The Bolshevik Revolution was therefore dependent on strategy resting on an infinity of patience. The strategy was the political education of the exploited class, which education was disseminated through clandestine activity at industrial installations and among the agrarian community. The Kerensky government, in wobbly power after the fall of the descendants of Peter the Great and Catherine the Great, predictably fell before the communist onslaught.

Revolutions have impact, in diverse ways. The French Revolution opened the door to liberty, equality and fraternity for the people of France. Note, though, that it was not replicated elsewhere. Nor did its leading elements pretend that similar uprisings could be fomented in the rest of Europe. And that was the difference between 1789 and 1917.

Lenin and his friends, though immediately confronted with internal as well as external enemies determined to snuff out their achievement, had a strong belief in the future of the system they were putting in place. They were convinced their achievement could be extended to regions beyond Russia. Marxism was, after all, a call for workers across the globe to unite. In other words, internationalism governed the spirit of the 1917 exercise.

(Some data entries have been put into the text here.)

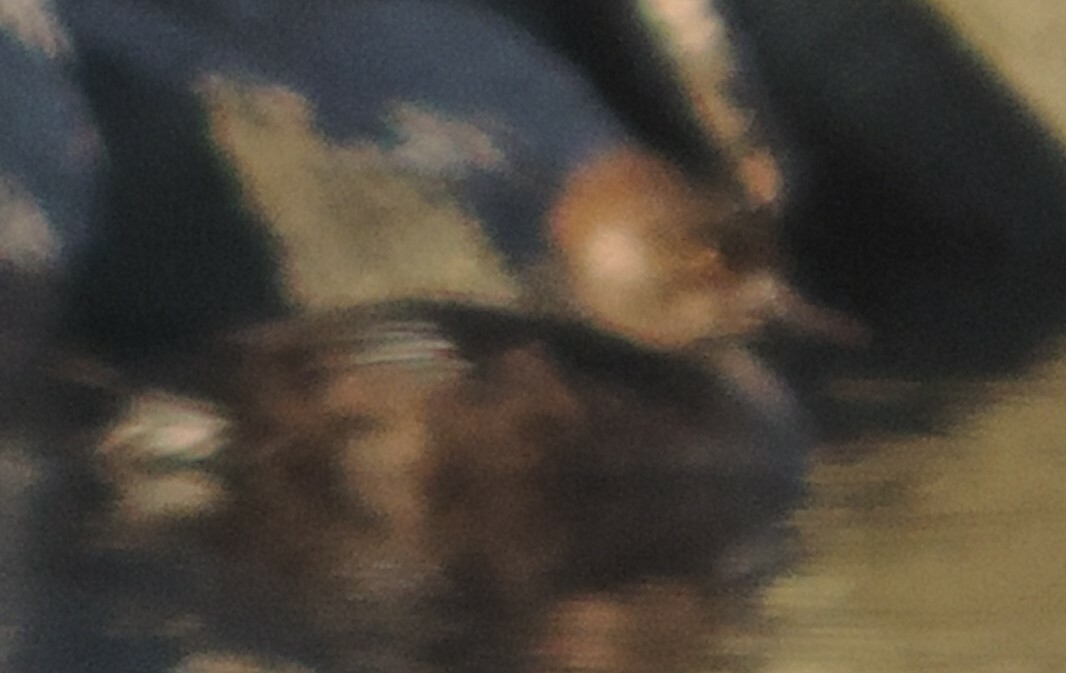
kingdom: Animalia
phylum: Chordata
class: Aves
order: Anseriformes
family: Anatidae
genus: Lophodytes
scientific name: Lophodytes cucullatus
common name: Hooded merganser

And yet some revolutions have caused great misery to people who expected positive change to lead them out of the woods. In Iran, the movement against the Shah quickly turned into a wave which promised better days. Ayatollah Ruhollah Khomeini was the promise of enlightened Islamic rule. He ended up disappointing the millions of Iranians who had through the generations suffered under Reza Pahlavi and his father.

Revolutions cause, in the natural order of things, sunlight to stream into the lives of millions. But Khomeini's revolution quickly became an abject lesson in defenestrating an intolerant ruler followed by new authoritarianism splashed on popular dreams. Khomeini carefully presided over the decline of the revolution into a theocracy. If he was bitter in exile during the Shah's years, he let the bitterness go on.

The revolution dwindled into hostage-taking, as the 444-day plight of American diplomats would demonstrate to the world. Minus the early days and minus liberalism, the revolution does not recall the spirit which shook up Iran in the late 1970s.

Obscurantism defeats a revolution or does not let it happen. But obscurantism has no place in revolutions brought about by long suffering and longer patience, by a belief in the idea that the destiny of nations must be shaped by men committed to the promotion of the common weal. Men planning revolutions must suffer beyond measure before they reach their goal.

Mao Zedong once spoke of beauty being at the top of the mountain. He and his comrades, fighting Chiang Kai-shek and the Japanese militarists all at the same time and losing thousands of men in the process, did not abandon the Long March. The march ended in weariness but nevertheless in triumph at Tienanmen Square in October 1949.

Mao and his successors, holding fast to the ancient idea of China being the centre of the world, were intent on ensuring that the rest of the world came to their door. The rest of the world today may be worried about China and so may imagine that organisations like the Quad may contain it. The larger truth is that the Chinese Revolution has caused necessary havoc around the world.

On the one hand, the ability of communism to raise the self-esteem of a nation is a truth to be graciously acknowledged. On the other, the Chinese Revolution, in terms of geopolitics, has outpaced its foes politically and is now gliding past nations to transform China into an unstoppable economic powerhouse.

Mikhail Gorbachev could not build on Lenin's politics. Xi Jinping has not let the lamp lit by the Great Helmsman be extinguished.